Goede voornemens would wants

  • Als God gewild had dat we zouden roken, dan had Hij ons een kachelpijp en geen luchtpijp gegeven (voornemen: stoppen met roken).
  • Als God gewild had dat carrière maken ons ultieme levensdoel is, dan had hij ons geen gezin, geen familie en/ of geen vrienden hebben gegeven (voornemen: meer tijd voor mijn gezin/ familie/ vrienden).  
  • Als God gewild had dat ik anders was, dan zou Hij mij wel anders gemaakt hebben (voornemen: jezelf nemen zoals je bent en anderen zoals zij zijn).

Altijddurende would wants

  • Als God gewild had dat we niet zouden geloven, dan zou de aarde plat zijn geweest en het universum eindig.  
  • Als God gewild had dat we niet zouden hopen, dan zou Hij ons geen besef van tijd en een leven zonder toekomst gegeven hebben. 
  • Als God gewild had dat we niet zouden liefhebben, dan zou Hij ons alleen op de wereld hebben gezet, en zonder de schoonheid van al het geschapene. 

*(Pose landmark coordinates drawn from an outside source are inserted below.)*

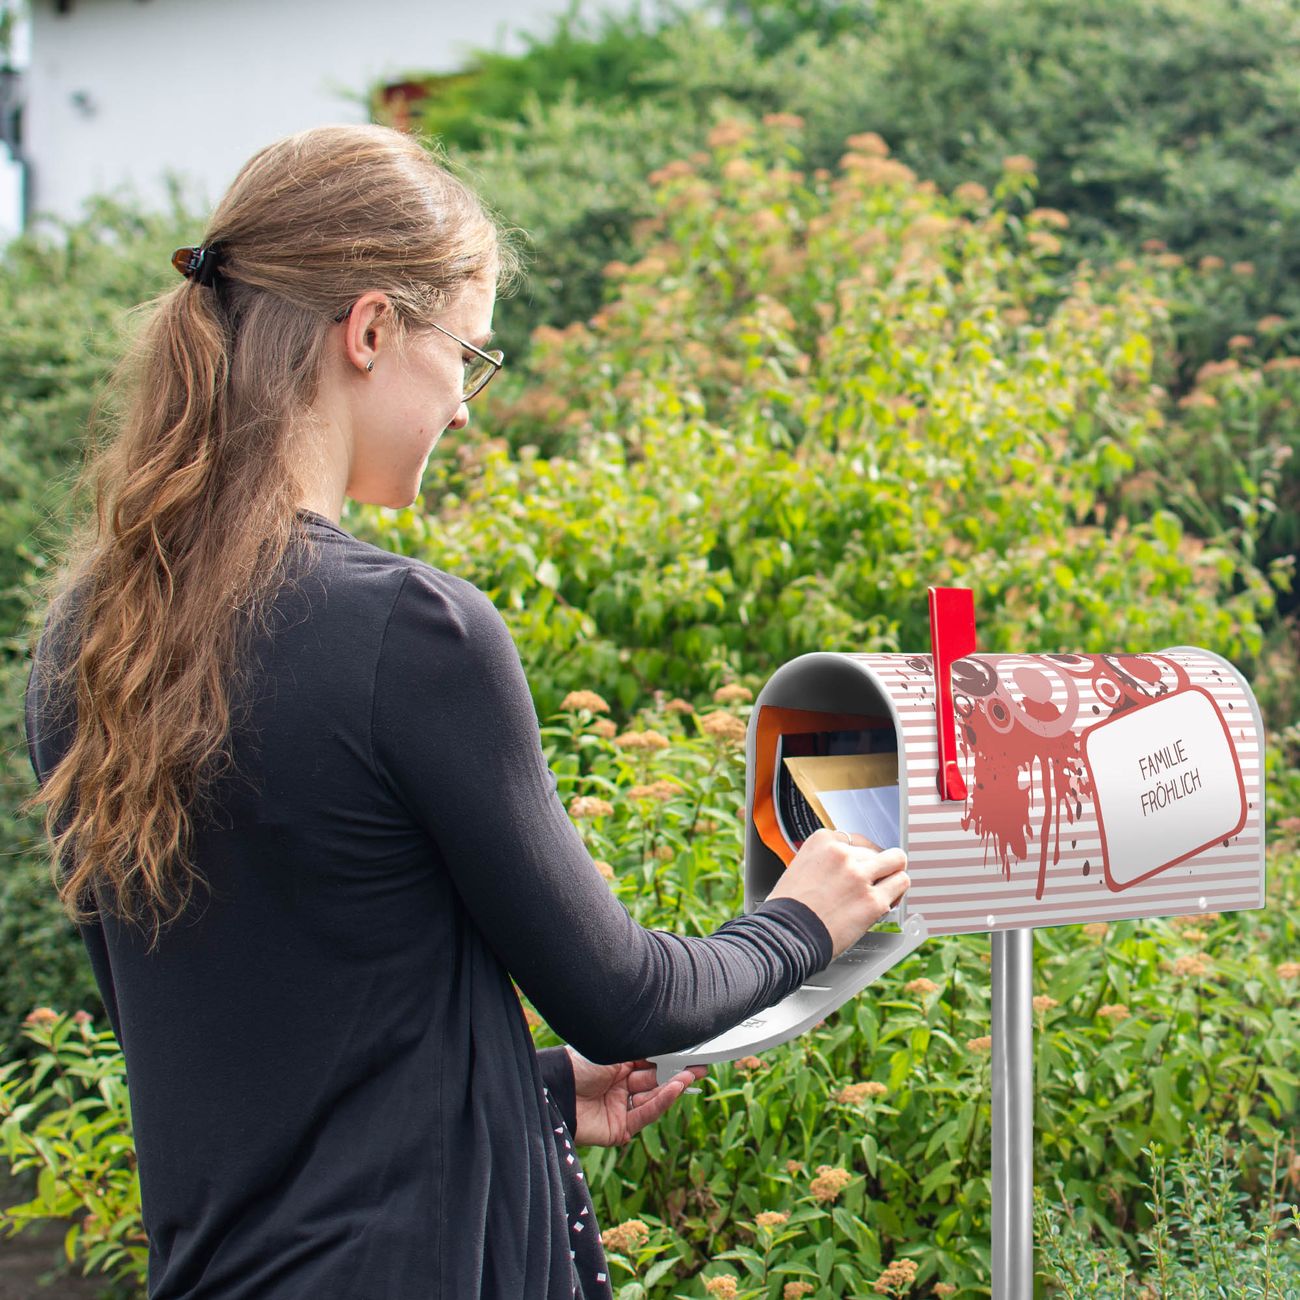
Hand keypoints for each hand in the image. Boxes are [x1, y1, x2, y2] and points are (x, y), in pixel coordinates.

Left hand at [565, 1046, 706, 1146]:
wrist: (555, 1090)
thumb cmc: (579, 1064)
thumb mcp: (614, 1051)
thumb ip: (642, 1052)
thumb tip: (668, 1044)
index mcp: (616, 1064)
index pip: (649, 1062)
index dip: (669, 1059)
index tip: (691, 1053)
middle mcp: (619, 1085)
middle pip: (654, 1080)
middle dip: (677, 1073)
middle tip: (701, 1065)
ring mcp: (619, 1108)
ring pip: (652, 1098)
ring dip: (671, 1087)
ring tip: (689, 1075)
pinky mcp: (619, 1129)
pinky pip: (644, 1114)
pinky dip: (661, 1102)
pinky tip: (674, 1088)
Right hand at [764, 827, 909, 958]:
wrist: (786, 936)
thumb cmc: (787, 909)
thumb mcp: (799, 868)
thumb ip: (823, 862)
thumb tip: (843, 867)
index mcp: (821, 842)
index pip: (856, 840)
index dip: (859, 857)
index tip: (859, 867)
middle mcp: (842, 854)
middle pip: (875, 851)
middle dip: (875, 868)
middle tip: (871, 882)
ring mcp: (859, 876)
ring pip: (896, 861)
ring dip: (892, 874)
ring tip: (886, 886)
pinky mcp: (873, 900)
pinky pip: (900, 884)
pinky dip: (896, 893)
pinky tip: (887, 902)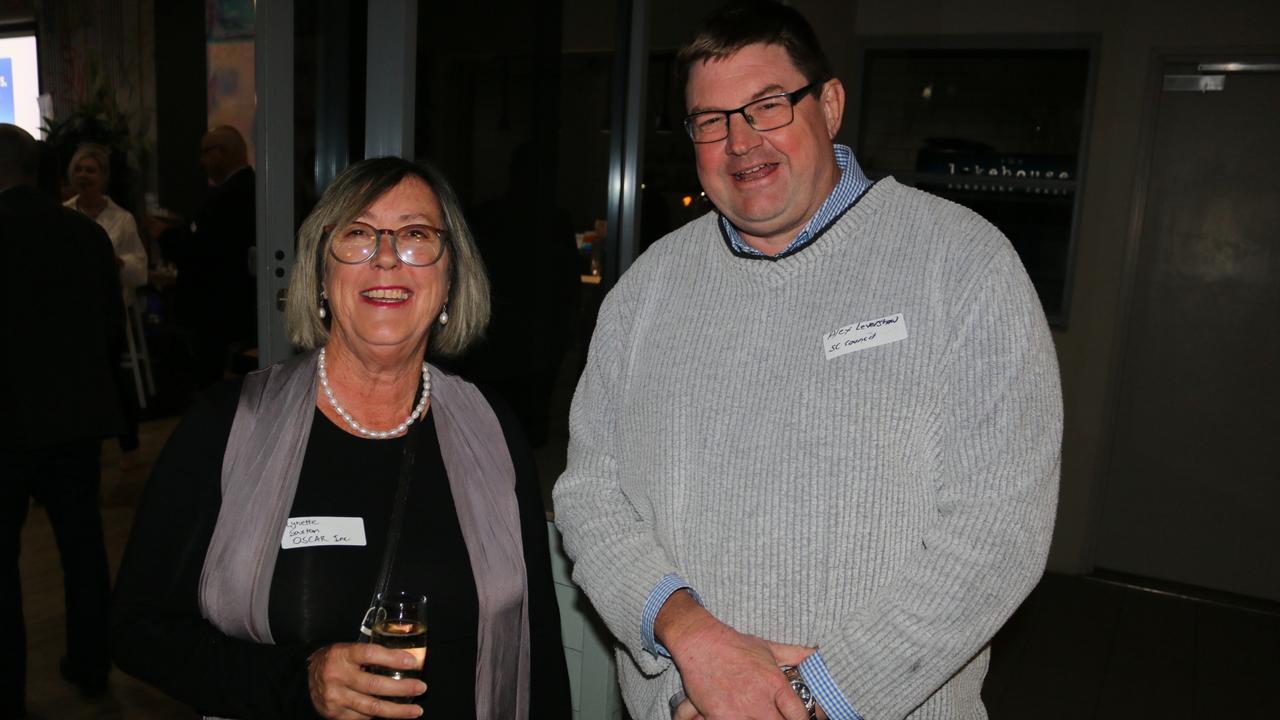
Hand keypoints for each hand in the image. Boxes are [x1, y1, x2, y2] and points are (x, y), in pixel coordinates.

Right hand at [307, 643, 425, 718]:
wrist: (306, 678)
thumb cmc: (336, 661)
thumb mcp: (348, 650)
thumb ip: (370, 654)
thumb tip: (406, 658)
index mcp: (342, 654)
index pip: (371, 653)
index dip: (393, 658)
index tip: (413, 663)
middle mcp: (337, 676)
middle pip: (374, 685)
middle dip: (402, 688)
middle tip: (421, 687)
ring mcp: (335, 697)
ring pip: (372, 707)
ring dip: (397, 710)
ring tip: (416, 710)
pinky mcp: (335, 714)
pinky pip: (363, 718)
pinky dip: (380, 717)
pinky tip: (393, 714)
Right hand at [656, 593, 808, 718]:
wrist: (699, 642)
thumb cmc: (734, 645)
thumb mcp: (768, 648)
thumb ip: (796, 655)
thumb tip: (817, 654)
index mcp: (774, 682)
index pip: (799, 714)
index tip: (803, 719)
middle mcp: (759, 699)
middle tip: (778, 717)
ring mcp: (739, 711)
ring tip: (759, 716)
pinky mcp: (719, 717)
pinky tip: (739, 717)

Ik keek naar de vrouw naast me, die met een dominee is getrouwd, en ik dacht: ‘Zou ze gelijk hebben gehad met haar wellness wetenschap? Of zou ander licht mij geïnspireerd hebben? 

Niet over één nacht ijs

Zomaar viel ze uit de lucht. De kou. Ze deed zich voor als vorst. Want het was vorstelijk koud. Een wonder! Van taal, welteverstaan. Want terwijl kou vrouwelijk uit de lucht valt, wordt ze zomaar als vorst laag bij de grond mannelijk. Voor zo’n taalverschijnsel bestaat geen goed woord, geloof ik, maar goed, zo belangrijk is dat ook niet. Even plotseling als de kou uit de lucht viel was de kou ook weer uit de lucht. Slechts een paar nachtjes ijs en het was weer voorbij. 

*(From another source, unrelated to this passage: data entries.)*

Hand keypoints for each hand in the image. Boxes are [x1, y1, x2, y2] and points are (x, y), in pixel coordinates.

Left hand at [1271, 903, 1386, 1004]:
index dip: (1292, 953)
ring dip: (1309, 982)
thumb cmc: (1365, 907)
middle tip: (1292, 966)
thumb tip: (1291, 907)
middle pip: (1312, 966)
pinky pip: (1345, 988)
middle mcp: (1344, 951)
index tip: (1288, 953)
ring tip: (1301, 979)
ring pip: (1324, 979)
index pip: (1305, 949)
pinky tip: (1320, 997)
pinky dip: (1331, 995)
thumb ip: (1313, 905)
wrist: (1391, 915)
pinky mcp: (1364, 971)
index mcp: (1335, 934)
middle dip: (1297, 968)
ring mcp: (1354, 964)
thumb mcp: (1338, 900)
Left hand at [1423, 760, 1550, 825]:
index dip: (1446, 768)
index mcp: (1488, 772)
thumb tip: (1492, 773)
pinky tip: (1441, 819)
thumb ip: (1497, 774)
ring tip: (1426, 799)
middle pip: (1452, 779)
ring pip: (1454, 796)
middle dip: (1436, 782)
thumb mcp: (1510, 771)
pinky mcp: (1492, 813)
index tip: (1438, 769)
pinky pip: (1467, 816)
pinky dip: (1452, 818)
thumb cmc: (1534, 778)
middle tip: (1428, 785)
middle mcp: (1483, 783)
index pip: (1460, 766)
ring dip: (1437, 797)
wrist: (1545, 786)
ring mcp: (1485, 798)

Het was dat typische fenomeen waarover ik, na een nacht van acht graden onder nul, overdag bij acht graden boven nul over na moest denken. Als in een melancholieke mijmering. Buiten wilde het maar niet licht worden. De regen besproeide de nog bevroren aarde met warm water, zo leek het. En weg was het ijs. En de ijspret. 

Geloof is ook zo’n typisch fenomeen. Een wonder van meer dan taal. Want wat ons als goddelijk heil uit de hemel valt, wordt zomaar als Kind levend Woord op aarde. Daar is wel een goed woord voor. Verzoening. Omdat God in Jezus Christus de wereld met zichzelf verzoent! Is dat belangrijk?

Nog even de vergelijking met het fenomeen van kou en vorst en de snel voorbijgaande ijspret. Ons geloof in een goddelijk Kind, vrede op aarde, verzoening, en alles wat daarbij hoort, vertrekt vaak met de snelheid van de eerste vuurpijl die de hemel inschiet nog voor het nieuwe jaar aanbreekt. Slechts een paar dagen geloof en dan is het weer voorbij met de pret. 

Godzijdank hangt verzoening niet af van ons geloof. God gaat wat dat betreft niet over één nacht ijs. Zijn geloof is zo groot en duurzaam als Zijn welbehagen in mensen is.